#### [DATA FOR THIS EXERCISE]
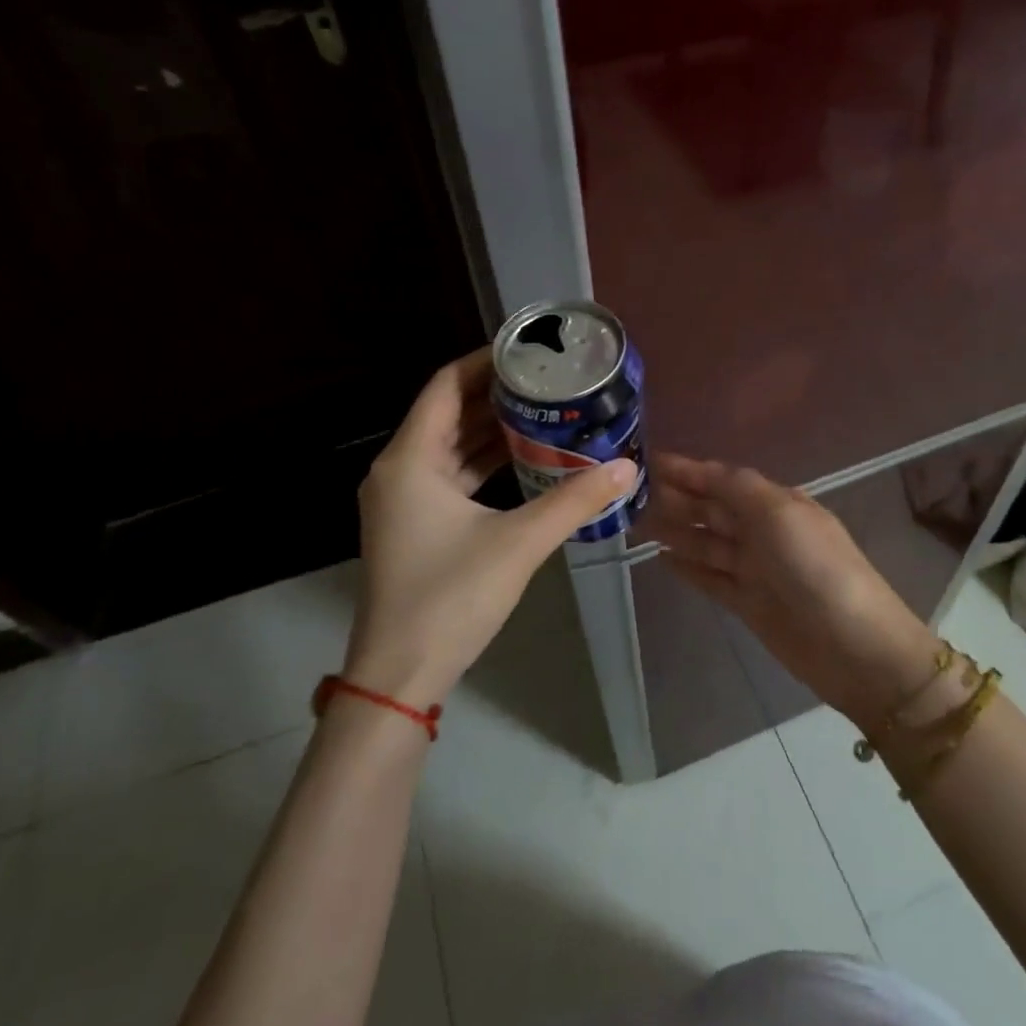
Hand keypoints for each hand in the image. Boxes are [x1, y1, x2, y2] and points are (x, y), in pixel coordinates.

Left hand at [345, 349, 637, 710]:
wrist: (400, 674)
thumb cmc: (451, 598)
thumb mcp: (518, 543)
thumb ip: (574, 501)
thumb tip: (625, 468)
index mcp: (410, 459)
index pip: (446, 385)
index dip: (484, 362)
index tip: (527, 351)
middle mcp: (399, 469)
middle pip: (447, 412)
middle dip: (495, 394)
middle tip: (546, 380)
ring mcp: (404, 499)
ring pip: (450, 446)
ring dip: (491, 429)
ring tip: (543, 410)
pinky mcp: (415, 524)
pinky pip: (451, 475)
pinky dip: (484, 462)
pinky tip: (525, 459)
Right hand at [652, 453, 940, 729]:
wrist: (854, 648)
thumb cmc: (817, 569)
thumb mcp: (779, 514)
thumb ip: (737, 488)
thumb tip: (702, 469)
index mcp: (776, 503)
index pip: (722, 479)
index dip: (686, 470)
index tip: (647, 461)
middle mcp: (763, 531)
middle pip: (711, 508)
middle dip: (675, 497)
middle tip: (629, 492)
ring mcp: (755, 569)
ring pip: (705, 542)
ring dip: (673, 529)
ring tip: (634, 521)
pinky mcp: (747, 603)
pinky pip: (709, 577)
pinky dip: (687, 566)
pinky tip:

#### [EXERCISE DIRECTIONS]
Every line above must be printed again exactly, pictures excluded.

#### [RESPONSE]
Hand keypoints for each hand in the image. Boxes are [x1, y1, x2, y2] and points are (x, y), in pixel coordinates.

Left hand at [345, 349, 637, 710]:
wrist: (400, 674)
thumb cmc: (451, 598)
thumb mcp: (518, 543)
thumb ip: (574, 501)
thumb tip: (625, 468)
index mcp: (410, 459)
index pip: (446, 385)
index dip: (484, 362)
index tip: (527, 351)
middle mcp: (399, 469)
middle pip: (447, 412)
middle dip: (495, 394)
middle tip: (546, 380)
ring mcp: (404, 499)
ring pip: (450, 446)
ring dip: (491, 429)
ring tip: (543, 410)
pinky mcp: (415, 524)
pinky pip: (451, 475)
pinky dip: (484, 462)
pinky tip: (525, 459)
Right hand at [652, 453, 940, 729]:
wrist: (854, 648)
thumb cmc: (817, 569)
thumb mcp: (779, 514)
thumb ip: (737, 488)
thumb tip: (702, 469)
index mcp: (776, 503)
index pip: (722, 479)
index dip: (686, 470)
index tip: (647, 461)
middle mcp: (763, 531)
middle pip: (711, 508)
middle dip: (675, 497)
middle tip: (629, 492)
ring mcp: (755, 569)
ring pip: (705, 542)
ring dip: (673, 529)
ring tip: (634, 521)
pinky mcp: (747, 603)
pinky pip: (709, 577)
pinky dip: (687, 566)
pinky tip:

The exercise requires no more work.